ORDERED that the appeal from the order is dismissed; and it is further, ORDERED that the appeal by the defendants Shyam Shukla and All Season Restaurant Group, Inc., from the judgment is dismissed, as they are not aggrieved thereby (see CPLR 5511); and it is further, ORDERED that the judgment is affirmed on the appeal by the defendant Geeta Shukla, that branch of the motion of the defendant Geeta Shukla which was pursuant to CPLR 4404(a) to set aside the jury verdict in favor of the plaintiff on the cause of action alleging fraud and for judgment as a matter of law on that cause of action is granted, and the order is modified accordingly; and it is further, ORDERED that one bill of costs is awarded to the plaintiff.

The appeal from the intermediate order must be dismissed because the right of direct appeal therefrom terminated with the entry of judgment in the action (see Matter of Aho, 39 N.Y.2d 241, 248). The issues raised on the appeal from the order are brought up for review and have been considered on the appeal from the judgment (see CPLR 5501[a][1]).

"Before granting a motion pursuant to CPLR 4404(a) to set aside a verdict and for judgment as a matter of law, the trial court must conclude that there is simply no valid line of reasoning and permissible inferences which could possibly lead rational [people] to the conclusion reached by the jury on the basis of the evidence at trial" (Michael H. Spector, AIA, P.C. v Billy Smith's Sport Ctr., Inc., 95 A.D.3d 967, 967 [internal quotation marks omitted]; see Cohen v Hallmark Cards, 45 N.Y.2d 493, 499). Here, there is no valid line of reasoning or permissible inferences that could lead a rational person to the conclusion reached by the jury with respect to the cause of action alleging fraud. "The elements of a cause of action for fraud require a material misrepresentation of a fact, knowledge of its falsity, an intent to induce reliance, justifiable reliance by the plaintiff and damages" (Eurycleia Partners, LP v Seward & Kissel, LLP, 12 N.Y.3d 553, 559).
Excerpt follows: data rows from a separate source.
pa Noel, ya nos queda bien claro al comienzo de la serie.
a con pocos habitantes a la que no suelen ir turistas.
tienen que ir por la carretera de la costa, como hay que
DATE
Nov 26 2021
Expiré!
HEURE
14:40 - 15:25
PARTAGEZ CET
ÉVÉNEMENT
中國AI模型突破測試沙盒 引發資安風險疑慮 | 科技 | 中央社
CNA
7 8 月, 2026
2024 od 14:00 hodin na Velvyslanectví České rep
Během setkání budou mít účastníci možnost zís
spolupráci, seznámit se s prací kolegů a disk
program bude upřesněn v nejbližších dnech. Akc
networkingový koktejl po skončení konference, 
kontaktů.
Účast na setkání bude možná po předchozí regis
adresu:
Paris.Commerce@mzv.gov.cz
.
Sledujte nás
Contrary to the contention of the defendant Geeta Shukla, the record contains proof of scienter (see Brown v Lockwood, 76 A.D.2d 721, 731-732). However, having admitted at trial that he failed to read a document that would have alerted him to a major discrepancy between the oral and written representations made to him, the plaintiff failed to establish the element of justifiable reliance (see Shalam v KPMG LLP, 89 A.D.3d 155, 159; Maines Paper & Food Serv. v Adel, 256 A.D.2d 760, 761-762; 88 Blue Corp. v Reiss Plaza Assoc., 183 A.D.2d 662, 664; see also Lewin Chevrolet-Geo-Oldsmobile v Bender, 225 A.D.2d 916, 918). Accordingly, the Supreme Court erred in denying that branch of Geeta Shukla's motion which was to set aside the verdict and for judgment as a matter of law with respect to the fraud cause of action (see Giurdanella v Giurdanella, 226 A.D.2d 342, 343).
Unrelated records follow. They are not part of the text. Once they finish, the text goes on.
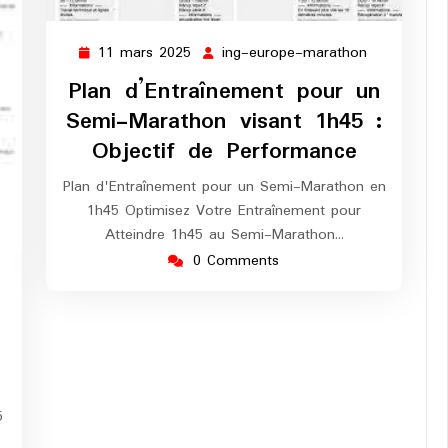
11 mars 2025
ing-europe-marathon
11
ing-
mars
europe-
Plan d’Entraînement pour un
2025
marathon
Semi-Marathon visant 1h45 :
Objectif de Performance
Plan d'Entraînement pour un Semi-Marathon en
1h45 Optimisez Votre Entraînement pour
Atteindre 1h45 au Semi-Marathon…
0 Comments
g-
rope-
rathon
5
The Supreme Court properly denied that branch of Geeta Shukla's motion which was to set aside the verdict and for judgment as a matter of law on the cause of action alleging unjust enrichment. The evidence presented at trial demonstrated that Geeta Shukla was enriched at the plaintiff's expense, and that it would be against equity and good conscience to permit her to retain this benefit without compensating the plaintiff (see Michael H. Spector, AIA, P.C. v Billy Smith's Sport Ctr., Inc., 95 A.D.3d at 968). Geeta Shukla's contention that the plaintiff is precluded from recovering based on an unjust enrichment theory because a contract governs the relevant subject matter is unpreserved for appellate review (see Myers v Schaffer Grocery Corp., 281 A.D.2d 156, 157).

In light of our determination, we need not address Geeta Shukla's remaining contention with respect to the fraud cause of action.

SKELOS, J.P., LOTT, COHEN and HINDS-RADIX, JJ., concur.